Amit Gupta, Solido CEO, explained: “We have been focused on ML for variation-aware design for the past seven years and are expanding that into other areas. The first area is characterisation, but we are getting demand from customers to expand into other areas within EDA.”

Sorin Dobre, senior director of technology at Qualcomm, points to an expansion of ML across more of the tasks needed at the physical-design level. “At 10nm and 7nm, we see a lot of process variation. You have to validate across multiple process corners.”

The problem that faces physical-verification teams is the number of combinations of temperature, transistor speeds and voltage that require checking under brute-force methods. “The question is to how to get good quality results without an explosion in process corners. ML can bring a 10x improvement in productivity.”

One area where RTL verification teams have seen success with ML methods is in eliminating some of the dumb verification cycles that concern ARM’s designers. Harry Foster, chief scientist at Mentor, now a subsidiary of Siemens, says. “Can I minimise the number of tests and still achieve a reasonable level of coverage? There are papers on that and it is a technique now being applied in the industry.”

Yield analysis is another area where ML is having an impact. It can predict the types of geometry in a dense design that are likely to lead to lithographic or other process failures – and thus dud chips. “Improving yield by two or three points has a significant economic benefit,” Dobre notes.

Machine learning should make it easier to build simplified models of complex interactions that defy rule-based design methods. For example, researchers at Georgia Institute of Technology proposed using models generated automatically from electromagnetic measurements and simulations to help organise devices and I/O pins on multi chip modules so that signals do not suffer from crosstalk or IR drop.

Researchers at Georgia Tech, among others, are looking to use machine learning to build better heat-aware models in order to improve chip-package codesign. Courtesy of Cadence

“Where ML doesn’t work well is where you have to guarantee finding something, like manufacturing test. With verification, I can get away with less than 100% coverage, because my intent is mitigating risk. I can’t with manufacturing test, because it leads to returns,” Foster said.
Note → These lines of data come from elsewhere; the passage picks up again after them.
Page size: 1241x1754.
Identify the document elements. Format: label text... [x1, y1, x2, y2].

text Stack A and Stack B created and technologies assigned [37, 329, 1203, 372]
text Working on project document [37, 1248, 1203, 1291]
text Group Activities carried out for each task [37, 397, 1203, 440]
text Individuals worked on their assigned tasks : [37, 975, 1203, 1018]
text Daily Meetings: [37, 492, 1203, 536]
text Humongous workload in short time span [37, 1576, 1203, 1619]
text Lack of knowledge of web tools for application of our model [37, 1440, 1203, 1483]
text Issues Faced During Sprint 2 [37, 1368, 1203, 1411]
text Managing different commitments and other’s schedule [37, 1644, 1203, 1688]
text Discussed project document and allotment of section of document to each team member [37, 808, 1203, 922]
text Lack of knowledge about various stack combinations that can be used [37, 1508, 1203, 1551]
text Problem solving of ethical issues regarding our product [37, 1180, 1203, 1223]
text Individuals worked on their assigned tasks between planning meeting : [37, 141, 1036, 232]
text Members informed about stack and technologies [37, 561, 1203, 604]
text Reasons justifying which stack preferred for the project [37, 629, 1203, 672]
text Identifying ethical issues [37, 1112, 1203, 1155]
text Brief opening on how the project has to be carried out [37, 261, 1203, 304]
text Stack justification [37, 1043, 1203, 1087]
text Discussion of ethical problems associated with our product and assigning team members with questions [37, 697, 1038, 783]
The next step is to try to reuse the learning across projects. This is one of the obstacles that slows down adoption of data mining and ML in RTL verification.

Foster continued: “The issue with [RTL] verification is that although people say we have lots of data, the reality is we don’t. If I’m starting a project, I have no data. How can we be successful in applying ML techniques if our data is limited? It can’t be based just on pure data mining; it has to incorporate some domain knowledge.”

Dobre says the issue of lack of data is reflected in physical implementation. “The question is how can you maintain cycle times when you go to the next process technology? We have highly automated flows from RTL to gates, but they are not repetitive – they are based on experience. If you bring in a new design team, you start from a pretty low level of experience.”

One possibility is to use data mining to look at repetitive tasks, such as timing closure, and to use ML to automate some of them, while learning about the new processes as each project continues. “We need to capture designer knowledge during implementation and reflect it back to the design community and the foundry side to fix issues,” Dobre argued, adding this would need data from many sources.

“There is a need for flexibility from the major EDA companies to work with these solutions,” he concluded. “If you have a closed system and don’t allow anyone to interact with your tools, we can’t do anything.”